Namun, musim haji 2025 menjadi titik balik penuh kepahitan. Harapan yang semula begitu tinggi seketika runtuh saat Pemerintah Arab Saudi memutuskan untuk tidak menerbitkan visa mujamalah atau undangan Furoda sama sekali.
Bagi para jemaah, ini berarti batal berangkat. Tapi bagi biro perjalanan, dampaknya jauh lebih dalam: kerugian finansial yang signifikan.
Banyak biro sudah menyiapkan miliaran rupiah untuk deposit tiket pesawat dan reservasi hotel di Makkah dan Madinah.
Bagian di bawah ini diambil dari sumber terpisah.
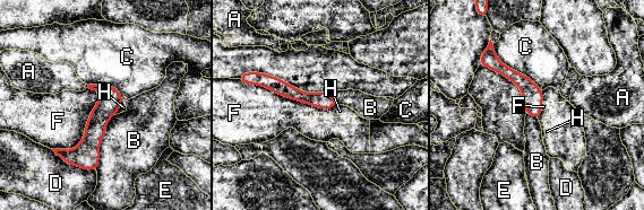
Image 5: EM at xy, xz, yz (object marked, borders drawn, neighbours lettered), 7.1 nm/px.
{"act": "leave", "each": {"A": "other", "B": "other", "C": "other", "D": "other", "E": "other", "F": "other", "H": "other"}, "runs_along": {"pic": 5, "px": [[116, 92], [89, 147], [74, 163]]}, "found": "none of them fits"}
Langkah ini biasanya diambil untuk mengamankan slot premium sebelum kehabisan.
Namun, ketika visa tidak juga turun hingga tenggat akhir, dana tersebut hangus. Tak ada refund penuh. Tak ada mekanisme reschedule. Inilah bentuk kerugian nyata yang selama ini luput dari sorotan media dan publik.
Tidak sedikit biro yang terpaksa menggunakan dana talangan atau meminjam ke bank untuk mengantisipasi pembiayaan awal ini. Ketika realitas berkata lain, mereka tidak hanya kehilangan uang, tapi juga kehilangan reputasi dan kepercayaan jemaah.
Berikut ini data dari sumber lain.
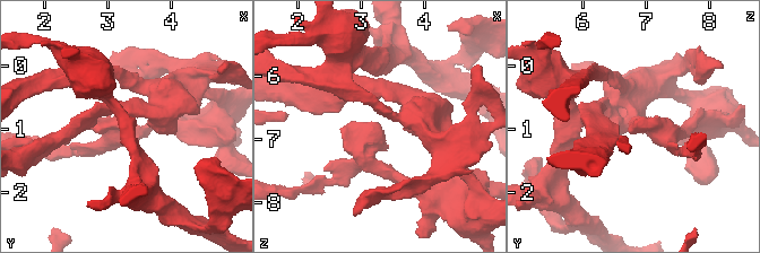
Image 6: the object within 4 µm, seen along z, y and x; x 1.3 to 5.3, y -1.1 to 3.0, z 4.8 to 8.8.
{"act": "look", "view": "em", "slice": "planes", "show": "borders", "at": [3.30, 0.90, 6.80]}

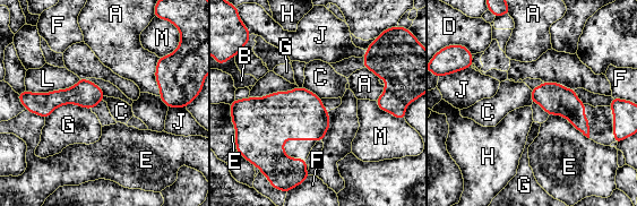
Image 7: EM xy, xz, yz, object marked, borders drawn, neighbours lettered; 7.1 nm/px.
{"act": "leave", "longest_contact_nm": ["L", 400], "each": {"A": "other", "B": "other", "C": "other", "D": "other", "E": "other", "F": "other", "G": "other", "H": "other", "J": "other", "L": "other", "M": "other"}, "found": "none of them fits"}

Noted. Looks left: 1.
{"act": "stop", "edits": [], "rest": "unchecked"}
Harapan yang disandarkan pada janji undangan Furoda berubah menjadi beban berat yang tak ringan ditanggung sendiri.
Hotel dan Maskapai Menang Dua Kali: Pegang Uang, Tapi Bebas Kewajiban
Di tengah ketiadaan visa Furoda, kerugian terbesar justru tidak ditanggung oleh pihak yang paling diuntungkan dari sistem ini: hotel dan maskapai.
Biro perjalanan yang sudah membayar uang muka bahkan pelunasan penuh kepada penyedia jasa akomodasi dan penerbangan justru menjadi pihak yang paling dirugikan.
Padahal, jika ditinjau secara logis dan moral, hotel dan maskapai sejatinya telah memperoleh keuntungan dobel, mereka mendapatkan arus kas miliaran rupiah jauh hari sebelum musim haji tanpa harus mengeluarkan jasa apa pun, dan pada saat pembatalan, mereka tidak punya kewajiban untuk mengembalikan dana itu.
Sistem non-refundable yang mereka terapkan ibarat pedang bermata satu, tajam ke arah biro, tumpul ke arah penyedia. Mereka memegang dana besar yang seharusnya menjadi bentuk kontrak atas jasa, namun saat visa Furoda tidak keluar, jasa tidak diberikan, dan uang tetap mereka pegang.
Bahkan tidak ada klausul yang mengatur bahwa dana tersebut bisa dialihkan untuk musim haji tahun berikutnya. Padahal haji adalah ibadah tahunan yang pasti akan berulang. Mengapa tidak ada opsi reschedule? Ini membuat biro perjalanan seperti menjadi investor tanpa imbal hasil, bahkan tanpa perlindungan.
Hotel dan maskapai menikmati keuntungan dari sistem yang timpang ini. Mereka bebas risiko, sementara biro perjalanan menanggung ketidakpastian politik, diplomatik, dan administratif yang sepenuhnya berada di luar kendali mereka.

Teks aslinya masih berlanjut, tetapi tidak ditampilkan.